Fourth, flags and anthems are, ultimately, a bad place to begin discussing what a united Ireland might be like. Hume was right; focus on how a single Irish state will make everyone more prosperous. Flags don’t build houses or create jobs. These are the issues that will persuade people to back Irish unity and where politicians and campaigners should exclusively direct their energies.
Unionists will never be won over by wafty gestures about scrapping the flag or adopting the wretched ‘Ireland’s Call’ as the national anthem, or some such self-abasing nonsense. Give them something meaningful to engage with.

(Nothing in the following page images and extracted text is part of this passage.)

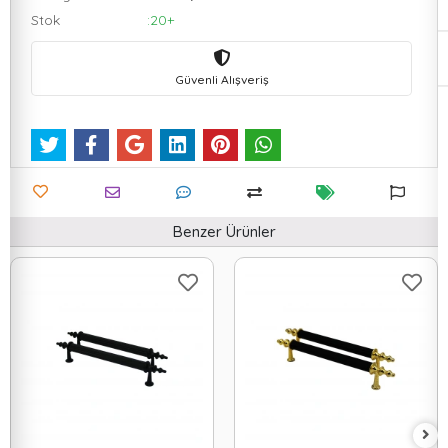
Stok
:20+
Güvenli Alışveriş
Benzer Ürünler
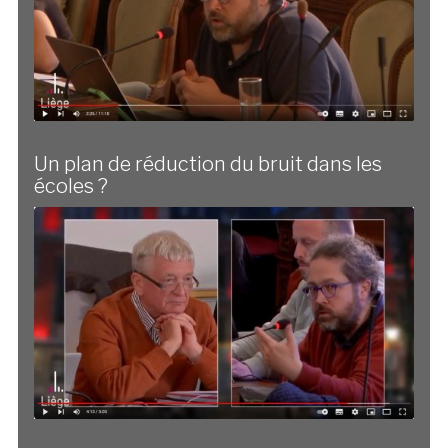
Un plan de réduction du bruit dans les
écoles ?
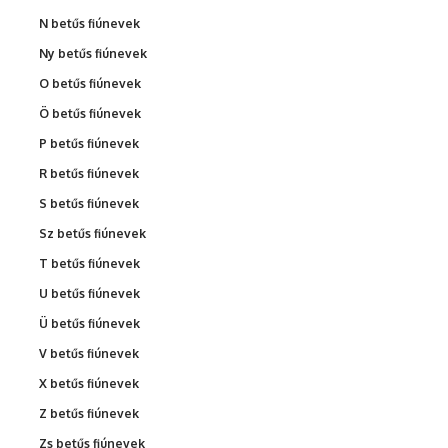
N betűs fiúnevek
Ny betűs fiúnevek
O betűs fiúnevek
Ö betűs fiúnevek
P betűs fiúnevek
R betűs fiúnevek
S betűs fiúnevek
Sz betűs fiúnevek
T betűs fiúnevek
U betűs fiúnevek
Ü betűs fiúnevek
V betűs fiúnevek
X betűs fiúnevek
Z betűs fiúnevek
Zs betűs fiúnevek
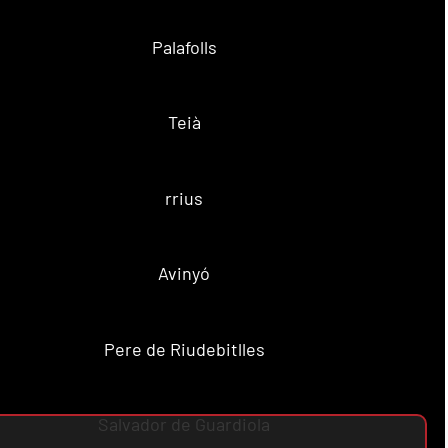
Palafolls
Teià
rrius
Avinyó
Pere de Riudebitlles
Salvador de Guardiola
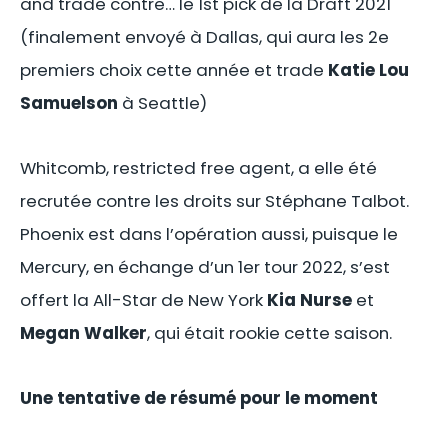
and trade contre… le 1st pick de la Draft 2021
(finalement envoyé à Dallas, qui aura les 2e
premiers choix cette année et trade
Katie Lou
Samuelson
à Seattle)
Whitcomb, restricted free agent, a elle été
recrutée contre les droits sur Stéphane Talbot.
Phoenix est dans l’opération aussi, puisque le
Mercury, en échange d’un 1er tour 2022, s’est
offert la All-Star de New York
Kia Nurse
et
Megan Walker
, qui était rookie cette saison.
Une tentative de résumé pour le moment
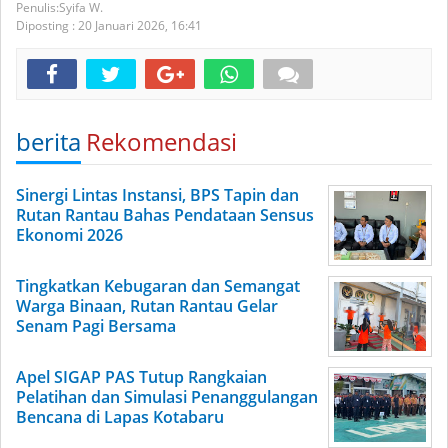
Syifa W.
Diposting :
20 Januari 2026,
16:41
berita
Rekomendasi
Sinergi Lintas Instansi, BPS Tapin dan
Rutan Rantau Bahas Pendataan Sensus
Ekonomi 2026
Tingkatkan Kebugaran dan Semangat
Warga Binaan, Rutan Rantau Gelar
Senam Pagi Bersama
Apel SIGAP PAS Tutup Rangkaian
Pelatihan dan Simulasi Penanggulangan
Bencana di Lapas Kotabaru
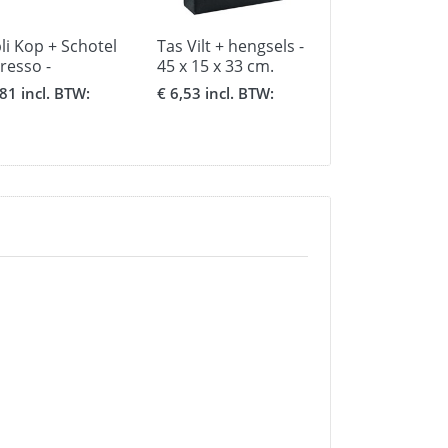
li Kop + Schotel
Tas Vilt + hengsels -
AluSub Drinkf
resso -
45 x 15 x 33 cm.
600 ml. wit - 
rsnee 5,5 cm.
zwart
inclusief dop
,81 incl. BTW:
€ 6,53 incl. BTW:
€ 5,38 incl. BT
gte 6 cm.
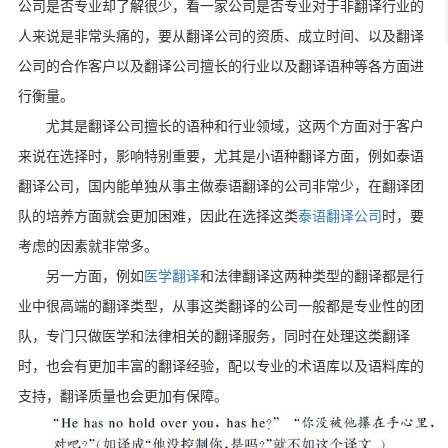
公司是否专业却了解很少，看一家公司是否专业对于非翻译行业的
人来说是非常头痛的，要从翻译公司的资质、成立时间、以及翻译
公司的合作客户以及翻译公司擅长的行业以及翻译语种等各方面进
行衡量。
尤其是翻译公司擅长的语种和行业领域，这两个方面对于客户
来说在选择时，影响特别重要，尤其是小语种翻译方面，例如泰语
翻译公司，国内能单独从事主做泰语翻译的公司非常少，在翻译团
队的培养方面就会更加困难，因此在选择这类
泰语翻译公司
时，要
考虑的因素就非常多。
另一方面，例如
医学翻译
和法律翻译这两种类型的翻译都是行
业中很高端的翻译类型，从事这类翻译的公司一般都是专业性的团
队，专门只做医学和法律相关的翻译服务，同时在处理这类翻译
时，也会有更加丰富的翻译经验，配以专业的术语库以及语料库的
支持，翻译质量也会更加有保障。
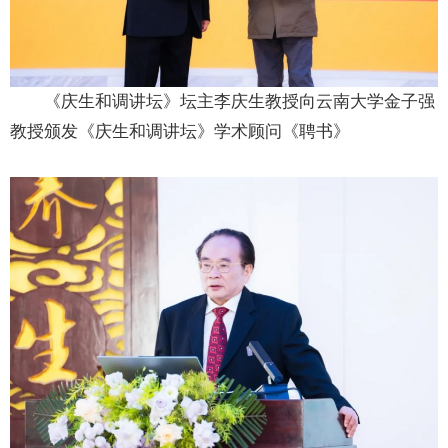
《庆生和调讲坛》坛主李庆生教授向云南大学金子强
教授颁发《庆生和调讲坛》学术顾问《聘书》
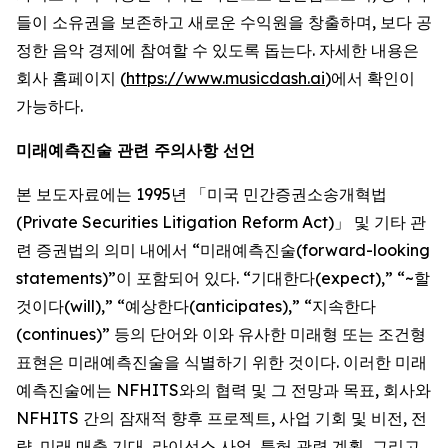
들이 소유권을 보존하고 새로운 수익원을 창출하며, 보다 공
정한 음악 경제에 참여할 수 있도록 돕는다. 자세한 내용은
회사 홈페이지 (
https://www.musicdash.ai
)에서 확인이
가능하다.
미래예측진술 관련 주의사항 선언
본 보도자료에는 1995년 「미국 민간증권소송개혁법
(Private Securities Litigation Reform Act)」 및 기타 관
련 증권법의 의미 내에서 “미래예측진술(forward-looking
statements)”이 포함되어 있다. “기대한다(expect),” “~할
것이다(will),” “예상한다(anticipates),” “지속한다
(continues)” 등의 단어와 이와 유사한 미래형 또는 조건형
표현은 미래예측진술을 식별하기 위한 것이다. 이러한 미래
예측진술에는 NFHITS와의 협력 및 그 전망과 목표, 회사와
NFHITS 간의 잠재적 향후 프로젝트, 사업 기회 및 비전, 전
략, 미래 매출 기대, 라이선스 사업, 특허 관련 계획, 그리고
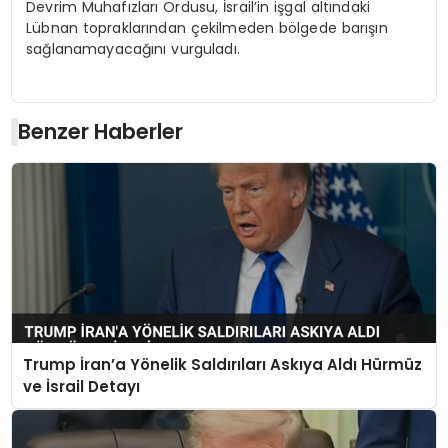
Devrim Muhafızları Ordusu, İsrail’in işgal altındaki
Lübnan topraklarından çekilmeden bölgede barışın
sağlanamayacağını vurguladı.
Benzer Haberler
Trump İran’a Yönelik Saldırıları Askıya Aldı Hürmüz
ve İsrail Detayı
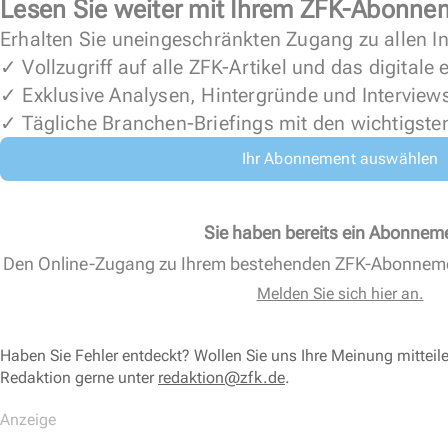
Lesen Sie weiter mit Ihrem ZFK-Abonne
Erhalten Sie uneingeschränkten Zugang zu allen In
✓ Vollzugriff auf alle ZFK-Artikel und das digitale
✓ Exklusive Analysen, Hintergründe und Interview
✓ Tägliche Branchen-Briefings mit den wichtigste
Ihr Abonnement auswählen
Sie haben bereits ein Abonnem
Den Online-Zugang zu Ihrem bestehenden ZFK-Abonnem
Melden Sie sich hier an.
Haben Sie Fehler entdeckt? Wollen Sie uns Ihre Meinung mitteil
Redaktion gerne unter
redaktion@zfk.de
.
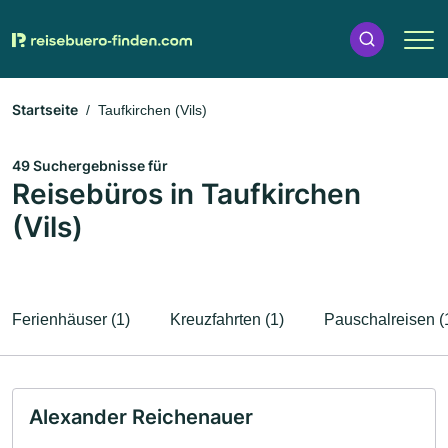
Startseite
Taufkirchen (Vils)
49 Suchergebnisse für
Reisebüros in Taufkirchen
(Vils)
Ferienhäuser (1)
Kreuzfahrten (1)
Pauschalreisen (
Alexander Reichenauer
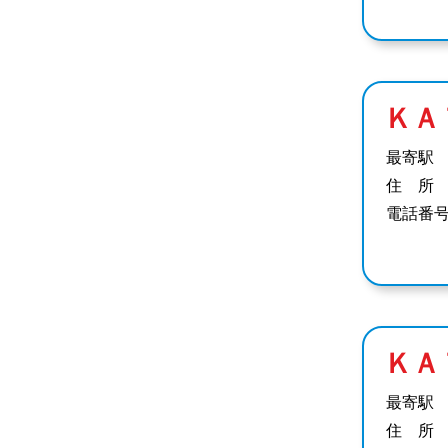
ＫＡ
最寄駅
住 所
電話番
ＫＡ
最寄駅
住 所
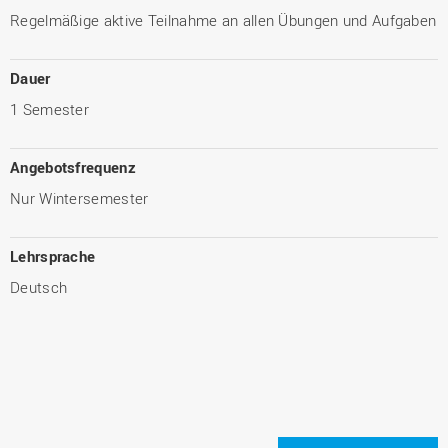
Regelmäßige aktive Teilnahme an allen Übungen und Aufgaben
Dauer
1 Semester
Angebotsfrequenz
Nur Wintersemester
Lehrsprache
Deutsch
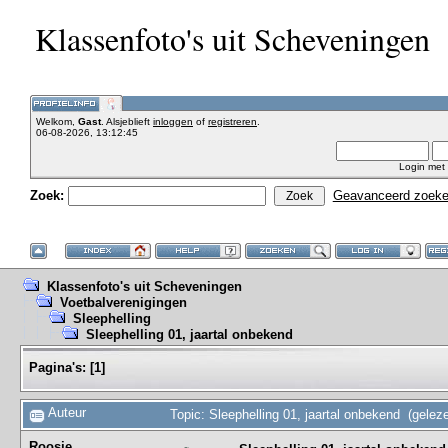
Klassenfoto's uit Scheveningen
Welkom,
Gast
. Alsjeblieft
inloggen
of
registreren
.
06-08-2026, 13:12:45
Login met
Zoek:
Geavanceerd zoek
Klassenfoto's uit Scheveningen
Voetbalverenigingen
Sleephelling
Sleephelling 01, jaartal onbekend
Pagina's:
[
1
]
Auteur
Topic: Sleephelling 01, jaartal onbekend (gelez
Roosje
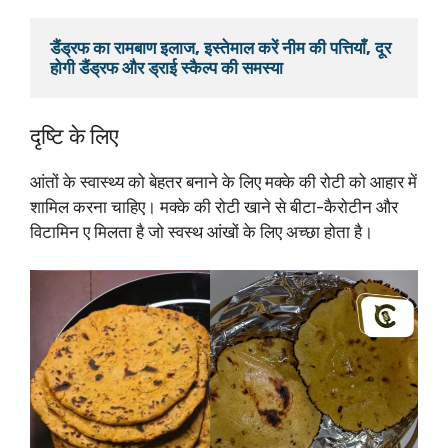
डैंड्रफ का रामबाण इलाज, इस्तेमाल करें नीम की पत्तियाँ, दूर 
होगी डैंड्रफ और ड्राई स्कैल्प की समस्या
दृष्टि के लिए
आंतों के स्वास्थ्य को बेहतर बनाने के लिए मक्के की रोटी को आहार में
शामिल करना चाहिए। मक्के की रोटी खाने से बीटा-कैरोटीन और
विटामिन ए मिलता है जो स्वस्थ आंखों के लिए अच्छा होता है।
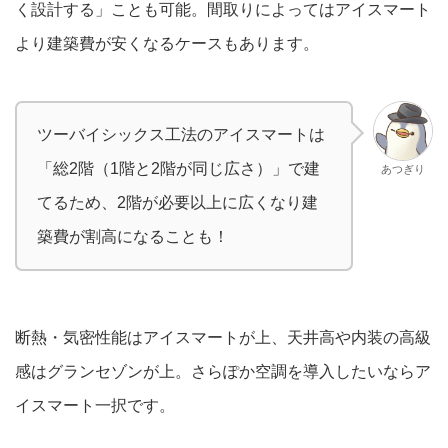
く設計する」ことも可能。間取りによってはアイスマート
より建築費が安くなるケースもあります。
ツーバイシックス工法のアイスマートは
「総2階（1階と2階が同じ広さ）」で建
あつぎり
てるため、2階が必要以上に広くなり建
築費が割高になることも！
断熱・気密性能はアイスマートが上、天井高や内装の高級
感はグランセゾンが上。さらぽか空調を導入したいならア
イスマート一択です。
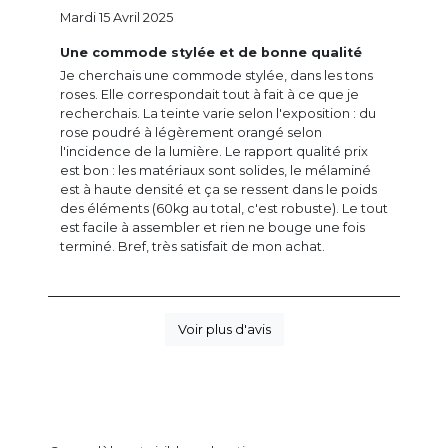
Mardi 15 Avril 2025
Une commode stylée et de bonne qualité
Je cherchais une commode stylée, dans les tons
roses. Elle correspondait tout à fait à ce que je
recherchais. La teinte varie selon l'exposition : du
rose poudré à légèrement orangé selon
l'incidence de la lumière. Le rapport qualité prix
est bon : les matériaux sont solides, le mélaminé
est à haute densité et ça se ressent dans le poids
des éléments (60kg au total, c'est robuste). Le tout
est facile à assembler et rien ne bouge une fois
terminé. Bref, très satisfait de mon achat.
Voir plus d'avis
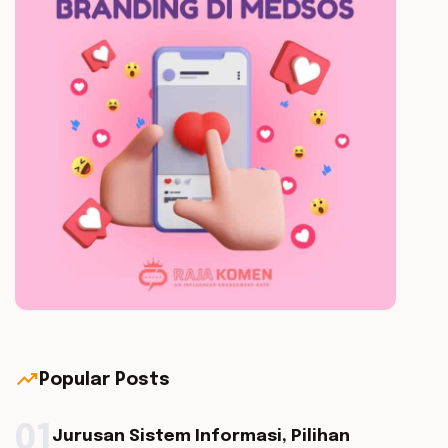
trending_up
Popular Posts
01
Jurusan Sistem Informasi, Pilihan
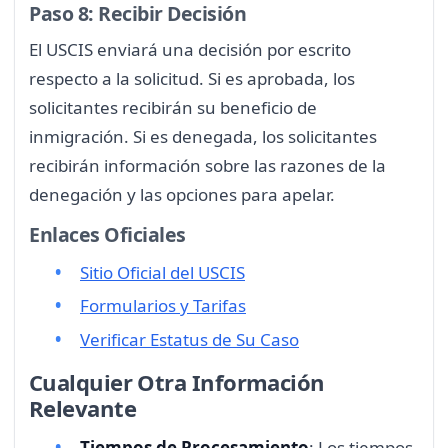
Paso 8: Recibir Decisión
El USCIS enviará una decisión por escrito
respecto a la solicitud. Si es aprobada, los
solicitantes recibirán su beneficio de
inmigración. Si es denegada, los solicitantes
recibirán información sobre las razones de la
denegación y las opciones para apelar.
Enlaces Oficiales
Sitio Oficial del USCIS
Formularios y Tarifas
Verificar Estatus de Su Caso
Cualquier Otra Información
Relevante
Tiempos de Procesamiento
: Los tiempos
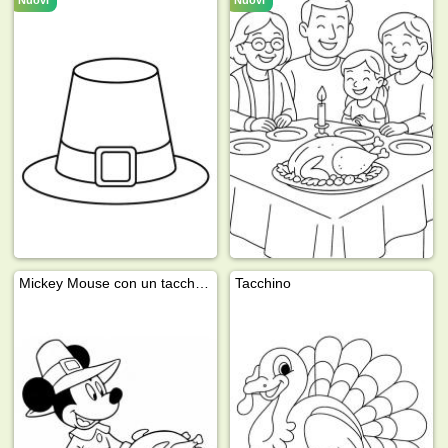
Mickey Mouse con un tacchino
Tacchino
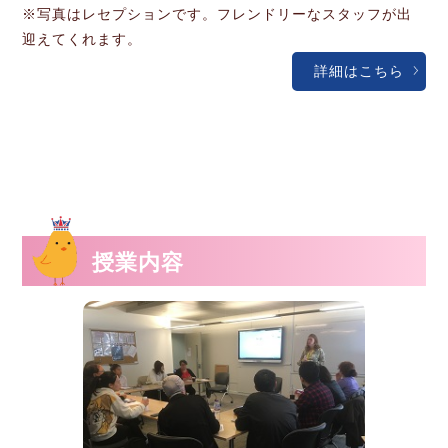
※写真はレセプションです。フレンドリーなスタッフが出
迎えてくれます。
詳細はこちら
授業内容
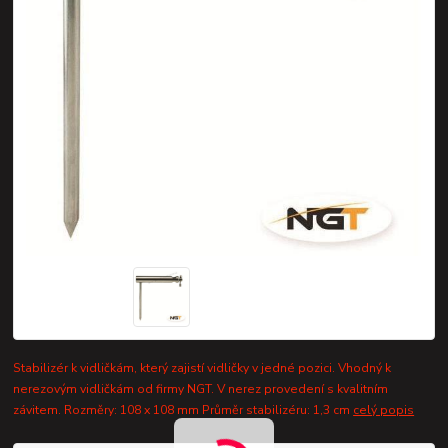
Stabilizér k vidličkám, který zajistí vidličky v jedné pozici. Vhodný k
nerezovým vidličkám od firmy NGT. V nerez provedení s kvalitním
závitem. Rozměry: 108 x 108 mm Průměr stabilizéru: 1,3 cm
celý popis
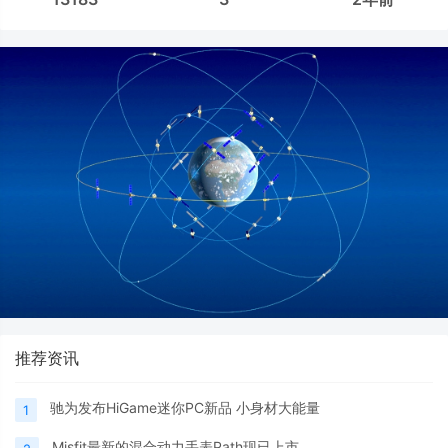
推荐资讯
驰为发布HiGame迷你PC新品 小身材大能量
1
Misfit最新的混合动力手表Path现已上市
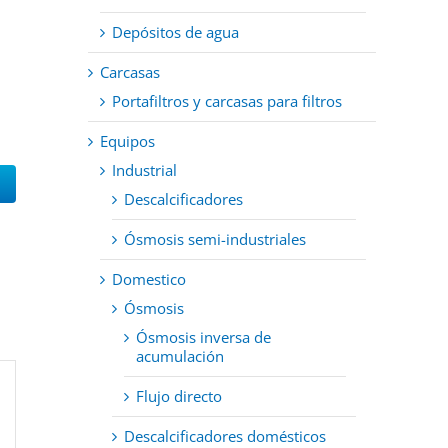
Depósitos de agua
Carcasas
Portafiltros y carcasas para filtros
Equipos
Industrial
Descalcificadores
Ósmosis semi-industriales
Domestico
Ósmosis
Ósmosis inversa de
acumulación
Flujo directo
Descalcificadores domésticos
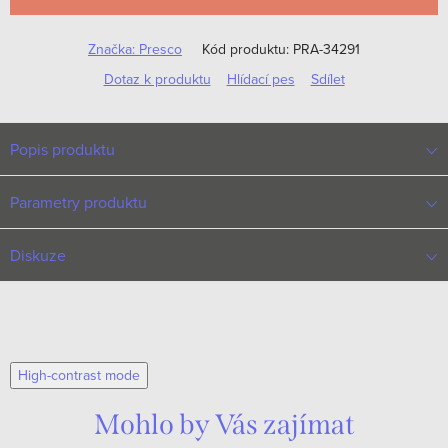
Značka:
Presco
Kód produktu:
PRA-34291
Dotaz k produktu
Hlídací pes
Sdílet
Popis produktu
Parametry produktu
Diskuze
High-contrast mode
Mohlo by Vás zajímat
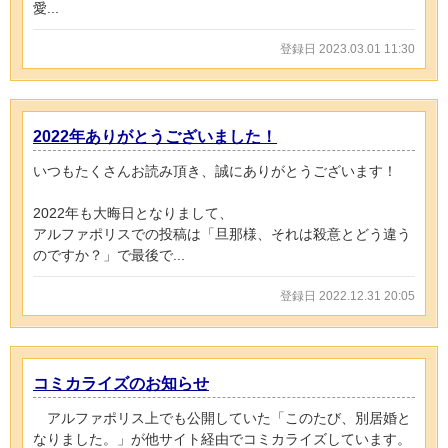
愛...
登録日 2023.03.01 11:30
2022年ありがとうございました！
いつもたくさんお読み頂き、誠にありがとうございます！
2022年も大晦日となりまして、
アルファポリスでの投稿は「旦那様、それは殺意とどう違う
のですか？」で最後で...
登録日 2022.12.31 20:05
コミカライズのお知らせ
アルファポリス上でも公開していた「このたび、別居婚と
なりました。」が他サイト経由でコミカライズしています。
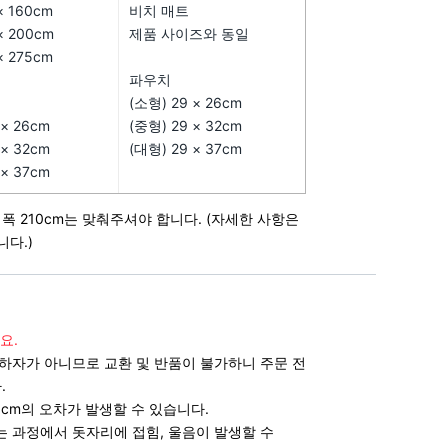
× 160cm
비치 매트
× 200cm
제품 사이즈와 동일
× 275cm
파우치
(소형) 29 × 26cm
 × 26cm
(중형) 29 × 32cm
 × 32cm
(대형) 29 × 37cm
 × 37cm
견적요청
 폭 210cm는 맞춰주셔야 합니다. (자세한 사항은
다.)
카톡 문의
소량 제작
요.
 하자가 아니므로 교환 및 반품이 불가하니 주문 전
.
나만의
캐릭터
~3cm의 오차가 발생할 수 있습니다.
는 과정에서 돗자리에 접힘, 울음이 발생할 수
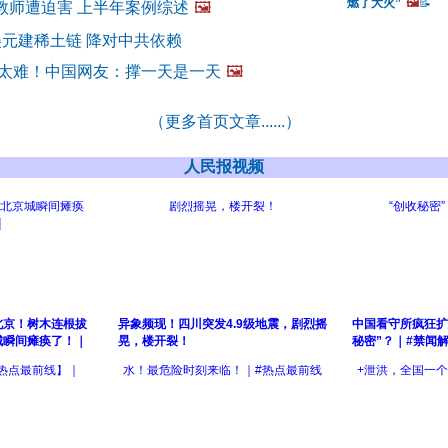
燃了大火”
🖼️
📝
教师遭迫害 上半年案例综述
🖼️
美元建稀土链 降对中共依赖
活太难！中国网友：撑一天是一天
🖼️
（更多首页文章......）
人民报视频
北京！树木连根拔
异象频现！四川突发4.9级地震，剧烈摇
中国看守所疯狂扩
城瞬间瘫痪了！｜
晃，楼开裂！
秘密”？｜#禁闻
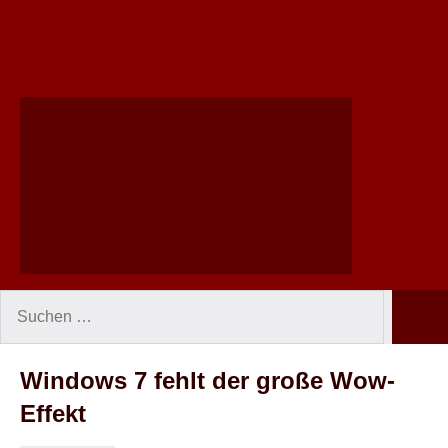
Suchen
Such
nach:
Windows 7 fehlt der große Wow-
Effekt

Tell them how much more generous agricultural subsidies will be in a united Ireland. Or why the north’s sluggish economy will improve at warp speed once its aligned with the south’s. Or how public sector workers get paid more. Or how power will be devolved from Dublin to provide meaningful local political agency for unionists in the places they live. Or how dual Irish-British nationality might work in practice. Or whether we might even be able to continue to designate ‘Northern Ireland’ as a free trade zone within the UK under the terms of the Windsor Framework.
One thing is clear though, allowing the discussion about Irish unity to become waterlogged on questions about culture – flags, songs and the like – is a counsel of despair for United Irelanders.